Planning Commission approves one, rejects one |

Planning Commission approves one, rejects one

People who need affordable housing can shift their sight to The Boulders Condominiums, a recently approved complex that is the first to offer affordable housing units for sale.

The Town of Truckee Planning Commission approved the condominium project planned for Deerfield Drive by a 3 to 1 vote, with commissioner Fred Zabel opposing the project.
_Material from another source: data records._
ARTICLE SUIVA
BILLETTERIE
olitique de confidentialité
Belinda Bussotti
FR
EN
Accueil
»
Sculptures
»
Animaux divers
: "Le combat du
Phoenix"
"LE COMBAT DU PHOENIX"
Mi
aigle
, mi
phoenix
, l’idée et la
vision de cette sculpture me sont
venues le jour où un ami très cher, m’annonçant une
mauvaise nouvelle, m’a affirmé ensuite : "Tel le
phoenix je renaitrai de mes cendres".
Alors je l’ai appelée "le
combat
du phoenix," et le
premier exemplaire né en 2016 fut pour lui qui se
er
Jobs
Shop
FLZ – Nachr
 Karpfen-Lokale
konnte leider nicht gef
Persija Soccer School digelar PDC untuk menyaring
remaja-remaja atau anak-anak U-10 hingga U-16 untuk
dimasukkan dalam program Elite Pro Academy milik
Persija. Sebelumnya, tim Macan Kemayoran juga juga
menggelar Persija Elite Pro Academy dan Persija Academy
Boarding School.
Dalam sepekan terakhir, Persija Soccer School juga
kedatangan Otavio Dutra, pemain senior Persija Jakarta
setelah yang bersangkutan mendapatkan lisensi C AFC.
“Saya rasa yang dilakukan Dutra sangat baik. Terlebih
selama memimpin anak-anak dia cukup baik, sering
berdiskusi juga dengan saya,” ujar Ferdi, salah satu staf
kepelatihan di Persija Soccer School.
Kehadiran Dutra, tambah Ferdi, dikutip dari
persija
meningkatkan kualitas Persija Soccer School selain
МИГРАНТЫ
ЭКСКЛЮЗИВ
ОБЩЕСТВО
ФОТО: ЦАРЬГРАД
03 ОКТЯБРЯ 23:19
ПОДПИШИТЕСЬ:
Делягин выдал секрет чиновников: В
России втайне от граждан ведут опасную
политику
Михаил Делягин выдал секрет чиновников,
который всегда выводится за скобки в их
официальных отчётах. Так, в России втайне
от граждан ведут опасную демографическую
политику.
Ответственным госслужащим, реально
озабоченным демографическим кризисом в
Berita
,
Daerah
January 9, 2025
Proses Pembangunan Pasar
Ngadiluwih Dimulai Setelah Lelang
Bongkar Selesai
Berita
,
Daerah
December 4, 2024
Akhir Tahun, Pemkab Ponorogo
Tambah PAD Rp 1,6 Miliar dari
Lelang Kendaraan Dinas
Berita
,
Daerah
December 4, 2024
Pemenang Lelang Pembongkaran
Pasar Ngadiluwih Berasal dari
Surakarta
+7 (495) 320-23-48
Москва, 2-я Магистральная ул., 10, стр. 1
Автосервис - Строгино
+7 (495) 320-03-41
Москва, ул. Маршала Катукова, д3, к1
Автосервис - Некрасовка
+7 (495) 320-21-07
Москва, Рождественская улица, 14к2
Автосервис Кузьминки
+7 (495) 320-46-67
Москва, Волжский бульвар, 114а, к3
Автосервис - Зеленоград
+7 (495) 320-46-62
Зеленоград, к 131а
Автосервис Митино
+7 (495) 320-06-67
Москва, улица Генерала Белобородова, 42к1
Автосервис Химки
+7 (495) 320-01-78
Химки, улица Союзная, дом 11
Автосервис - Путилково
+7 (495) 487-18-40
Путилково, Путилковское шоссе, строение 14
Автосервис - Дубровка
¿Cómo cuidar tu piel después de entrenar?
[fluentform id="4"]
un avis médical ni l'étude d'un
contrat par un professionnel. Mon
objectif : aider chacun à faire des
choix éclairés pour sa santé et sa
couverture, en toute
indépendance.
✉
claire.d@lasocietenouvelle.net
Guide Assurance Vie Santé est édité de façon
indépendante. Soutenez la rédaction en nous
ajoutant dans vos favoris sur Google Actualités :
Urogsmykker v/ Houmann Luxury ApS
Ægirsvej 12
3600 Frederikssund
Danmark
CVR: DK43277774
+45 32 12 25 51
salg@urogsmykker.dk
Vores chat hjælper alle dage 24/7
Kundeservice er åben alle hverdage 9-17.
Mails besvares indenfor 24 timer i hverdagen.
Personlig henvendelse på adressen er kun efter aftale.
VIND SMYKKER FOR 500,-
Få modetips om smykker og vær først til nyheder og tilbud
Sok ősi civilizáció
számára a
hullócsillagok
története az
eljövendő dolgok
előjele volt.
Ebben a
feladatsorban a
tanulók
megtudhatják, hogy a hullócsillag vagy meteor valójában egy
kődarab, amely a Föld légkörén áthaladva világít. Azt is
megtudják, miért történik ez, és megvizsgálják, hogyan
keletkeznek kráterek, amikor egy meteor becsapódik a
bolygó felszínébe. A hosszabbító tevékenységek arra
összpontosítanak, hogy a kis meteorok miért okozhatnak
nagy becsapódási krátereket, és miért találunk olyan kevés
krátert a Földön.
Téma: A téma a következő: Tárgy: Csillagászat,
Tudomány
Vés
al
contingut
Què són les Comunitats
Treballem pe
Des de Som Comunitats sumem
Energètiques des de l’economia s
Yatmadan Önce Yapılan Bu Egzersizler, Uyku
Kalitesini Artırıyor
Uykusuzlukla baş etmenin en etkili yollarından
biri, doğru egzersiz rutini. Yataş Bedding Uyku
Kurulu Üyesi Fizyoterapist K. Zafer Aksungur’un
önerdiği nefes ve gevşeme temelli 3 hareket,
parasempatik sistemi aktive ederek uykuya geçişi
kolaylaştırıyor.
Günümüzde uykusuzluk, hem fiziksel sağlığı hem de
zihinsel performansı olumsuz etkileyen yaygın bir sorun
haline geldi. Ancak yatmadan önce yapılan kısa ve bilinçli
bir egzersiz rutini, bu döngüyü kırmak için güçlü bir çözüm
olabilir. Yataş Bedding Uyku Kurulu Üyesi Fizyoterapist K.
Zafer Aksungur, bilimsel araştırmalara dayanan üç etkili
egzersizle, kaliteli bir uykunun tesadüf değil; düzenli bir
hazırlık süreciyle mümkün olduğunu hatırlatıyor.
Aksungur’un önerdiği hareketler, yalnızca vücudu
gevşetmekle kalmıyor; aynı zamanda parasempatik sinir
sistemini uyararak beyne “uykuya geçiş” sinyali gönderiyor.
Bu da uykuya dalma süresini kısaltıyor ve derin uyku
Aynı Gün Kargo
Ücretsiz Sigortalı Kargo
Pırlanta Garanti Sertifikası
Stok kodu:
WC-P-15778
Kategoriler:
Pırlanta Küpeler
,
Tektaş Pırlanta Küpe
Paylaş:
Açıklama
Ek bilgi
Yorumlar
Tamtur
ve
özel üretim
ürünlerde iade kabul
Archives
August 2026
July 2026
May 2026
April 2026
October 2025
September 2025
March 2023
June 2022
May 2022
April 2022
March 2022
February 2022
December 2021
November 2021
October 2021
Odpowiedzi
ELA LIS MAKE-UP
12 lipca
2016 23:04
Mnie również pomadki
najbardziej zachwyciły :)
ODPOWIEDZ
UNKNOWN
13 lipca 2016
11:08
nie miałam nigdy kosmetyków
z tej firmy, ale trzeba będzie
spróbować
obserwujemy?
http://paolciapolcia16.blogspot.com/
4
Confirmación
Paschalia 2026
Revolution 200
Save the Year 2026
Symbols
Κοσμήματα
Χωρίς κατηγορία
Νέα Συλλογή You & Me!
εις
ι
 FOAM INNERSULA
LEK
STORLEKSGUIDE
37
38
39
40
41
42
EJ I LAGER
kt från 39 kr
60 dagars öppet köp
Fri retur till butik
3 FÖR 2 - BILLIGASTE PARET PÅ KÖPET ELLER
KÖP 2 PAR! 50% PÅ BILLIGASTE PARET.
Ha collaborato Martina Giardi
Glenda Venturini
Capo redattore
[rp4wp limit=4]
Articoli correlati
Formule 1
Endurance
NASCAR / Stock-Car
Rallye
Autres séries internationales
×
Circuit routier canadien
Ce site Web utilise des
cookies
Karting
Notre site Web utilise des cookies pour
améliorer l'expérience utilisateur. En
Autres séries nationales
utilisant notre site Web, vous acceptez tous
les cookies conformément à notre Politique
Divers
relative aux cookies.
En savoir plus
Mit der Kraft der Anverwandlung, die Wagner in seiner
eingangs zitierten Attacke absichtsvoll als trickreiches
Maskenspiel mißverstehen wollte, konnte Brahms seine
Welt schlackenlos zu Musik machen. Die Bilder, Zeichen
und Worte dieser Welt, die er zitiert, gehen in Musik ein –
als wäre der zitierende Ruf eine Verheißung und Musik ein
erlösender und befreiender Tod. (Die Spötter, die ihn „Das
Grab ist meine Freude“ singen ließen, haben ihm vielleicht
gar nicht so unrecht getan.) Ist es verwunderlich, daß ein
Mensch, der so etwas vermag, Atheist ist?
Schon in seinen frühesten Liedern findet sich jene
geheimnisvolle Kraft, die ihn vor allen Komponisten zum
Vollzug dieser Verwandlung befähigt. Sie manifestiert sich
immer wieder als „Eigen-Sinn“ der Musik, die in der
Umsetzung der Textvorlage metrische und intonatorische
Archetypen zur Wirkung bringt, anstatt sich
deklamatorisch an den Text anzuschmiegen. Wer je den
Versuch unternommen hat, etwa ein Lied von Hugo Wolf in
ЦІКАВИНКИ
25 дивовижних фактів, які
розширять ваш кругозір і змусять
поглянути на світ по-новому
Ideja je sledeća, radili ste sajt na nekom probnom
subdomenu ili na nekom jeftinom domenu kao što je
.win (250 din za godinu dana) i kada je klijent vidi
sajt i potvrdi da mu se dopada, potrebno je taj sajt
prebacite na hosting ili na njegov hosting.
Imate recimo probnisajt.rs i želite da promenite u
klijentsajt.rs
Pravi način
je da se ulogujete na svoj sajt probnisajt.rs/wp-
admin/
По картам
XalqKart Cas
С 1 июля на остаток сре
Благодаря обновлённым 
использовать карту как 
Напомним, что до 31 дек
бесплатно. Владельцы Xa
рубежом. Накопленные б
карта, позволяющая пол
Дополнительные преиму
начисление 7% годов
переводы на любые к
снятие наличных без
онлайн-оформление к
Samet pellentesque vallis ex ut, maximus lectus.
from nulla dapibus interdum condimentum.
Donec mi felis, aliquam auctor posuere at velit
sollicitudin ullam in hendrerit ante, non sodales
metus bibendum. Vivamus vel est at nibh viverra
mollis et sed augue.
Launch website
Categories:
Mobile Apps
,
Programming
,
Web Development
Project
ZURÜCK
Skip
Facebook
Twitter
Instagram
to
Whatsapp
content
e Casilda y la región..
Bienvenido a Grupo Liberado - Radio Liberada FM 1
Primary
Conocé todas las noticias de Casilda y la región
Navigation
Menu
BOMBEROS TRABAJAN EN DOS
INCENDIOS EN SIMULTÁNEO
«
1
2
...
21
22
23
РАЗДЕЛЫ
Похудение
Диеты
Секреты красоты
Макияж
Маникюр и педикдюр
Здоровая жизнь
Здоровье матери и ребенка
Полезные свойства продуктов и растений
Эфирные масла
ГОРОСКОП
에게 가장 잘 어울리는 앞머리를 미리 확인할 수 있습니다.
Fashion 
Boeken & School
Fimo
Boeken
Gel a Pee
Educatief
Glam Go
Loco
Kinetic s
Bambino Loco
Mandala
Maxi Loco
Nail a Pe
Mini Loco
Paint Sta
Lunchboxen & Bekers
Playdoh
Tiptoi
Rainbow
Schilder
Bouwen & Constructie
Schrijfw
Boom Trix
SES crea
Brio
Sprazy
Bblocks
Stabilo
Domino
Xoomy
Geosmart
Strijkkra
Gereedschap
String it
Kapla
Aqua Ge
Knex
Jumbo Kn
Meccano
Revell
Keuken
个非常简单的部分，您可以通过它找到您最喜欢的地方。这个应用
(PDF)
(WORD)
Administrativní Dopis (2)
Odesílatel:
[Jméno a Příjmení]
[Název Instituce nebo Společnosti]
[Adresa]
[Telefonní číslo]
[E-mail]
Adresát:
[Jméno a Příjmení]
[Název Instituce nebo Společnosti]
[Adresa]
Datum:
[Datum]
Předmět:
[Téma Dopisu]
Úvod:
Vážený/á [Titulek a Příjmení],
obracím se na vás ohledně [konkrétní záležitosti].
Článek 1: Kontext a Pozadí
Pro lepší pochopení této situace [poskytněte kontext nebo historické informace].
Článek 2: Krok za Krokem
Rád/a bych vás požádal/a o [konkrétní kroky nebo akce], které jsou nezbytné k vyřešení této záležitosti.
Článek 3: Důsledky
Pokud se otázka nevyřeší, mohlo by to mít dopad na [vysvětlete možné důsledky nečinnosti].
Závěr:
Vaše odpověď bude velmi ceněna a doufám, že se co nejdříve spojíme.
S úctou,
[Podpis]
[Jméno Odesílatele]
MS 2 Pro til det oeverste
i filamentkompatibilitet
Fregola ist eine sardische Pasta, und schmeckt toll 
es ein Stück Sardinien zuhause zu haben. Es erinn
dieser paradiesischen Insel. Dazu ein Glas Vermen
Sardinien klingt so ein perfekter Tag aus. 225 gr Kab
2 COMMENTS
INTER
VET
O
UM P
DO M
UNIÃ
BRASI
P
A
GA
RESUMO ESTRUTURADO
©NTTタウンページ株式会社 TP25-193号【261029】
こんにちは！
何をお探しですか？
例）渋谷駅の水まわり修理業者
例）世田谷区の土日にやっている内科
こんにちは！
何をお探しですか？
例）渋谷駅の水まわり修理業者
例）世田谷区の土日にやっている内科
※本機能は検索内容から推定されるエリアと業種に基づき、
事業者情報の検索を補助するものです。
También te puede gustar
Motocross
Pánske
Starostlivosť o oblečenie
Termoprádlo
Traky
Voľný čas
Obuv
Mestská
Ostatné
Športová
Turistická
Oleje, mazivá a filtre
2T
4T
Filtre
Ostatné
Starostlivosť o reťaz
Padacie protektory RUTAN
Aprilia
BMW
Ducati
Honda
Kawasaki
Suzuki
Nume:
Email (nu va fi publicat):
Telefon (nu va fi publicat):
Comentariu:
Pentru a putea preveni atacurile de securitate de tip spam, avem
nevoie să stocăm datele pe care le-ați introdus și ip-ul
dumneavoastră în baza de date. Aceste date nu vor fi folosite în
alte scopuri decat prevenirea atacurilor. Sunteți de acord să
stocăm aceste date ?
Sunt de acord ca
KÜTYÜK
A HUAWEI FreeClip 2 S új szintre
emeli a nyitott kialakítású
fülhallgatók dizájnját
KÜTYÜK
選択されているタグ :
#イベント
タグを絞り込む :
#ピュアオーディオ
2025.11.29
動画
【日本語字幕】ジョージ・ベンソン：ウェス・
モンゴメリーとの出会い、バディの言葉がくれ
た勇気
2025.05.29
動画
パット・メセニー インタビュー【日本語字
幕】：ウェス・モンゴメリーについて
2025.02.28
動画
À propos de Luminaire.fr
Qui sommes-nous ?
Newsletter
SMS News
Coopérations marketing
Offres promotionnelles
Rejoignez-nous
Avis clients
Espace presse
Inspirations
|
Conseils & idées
The vote was at their Feb. 14 meeting.

David Gardner, the applicant, revised the plan to address the previous planning commission concerns, such as the density of units at a specific site and a buffer or setback, a time line for construction and completion, and design requirements.

The planning commission found the applicant’s revised proposal adequate and proceeded to take staff’s recommendation to adopt the mitigated negative declaration, approve the necessary documents, amendments and permits with conditions.

Also at their meeting, in a 3 to 0 vote, the Planning Commission denied the resolution that would lead to the recommendation that Town Council approve the development known as Gateway Corners. Commissioner Britta Tryggvi abstained from voting.

Proposed as a 16,800 square foot commercial complex in two buildings on a 1.89 acre site across from the Gateway Center, the project would require a 60-foot Donner Way right-of-way. The project is reliant upon the right-of-way to satisfy access, parking, snow storage, landscaping and the maximum allowed floor-to-area ratio for new commercial development.

The planning commission overruled staff recommendations and denied the project because they did not approve the abandonment of the Donner Way right-of-way to developers.

“Adjacent residential property owners to the south need to be taken into consideration,” said Town Planner Duane Hall.

The site consists of four separate legal parcels and the right-of-way, which would be reconfigured to create two commercial parcels.

Hall said the Planning Commission also had some design concerns.

The applicant was asked whether or not they wanted to have their application continued to address residential concerns, but they opted for the commission to take action, Commissioner Ted Owens said.

“The people there use that right of way,” said Owens.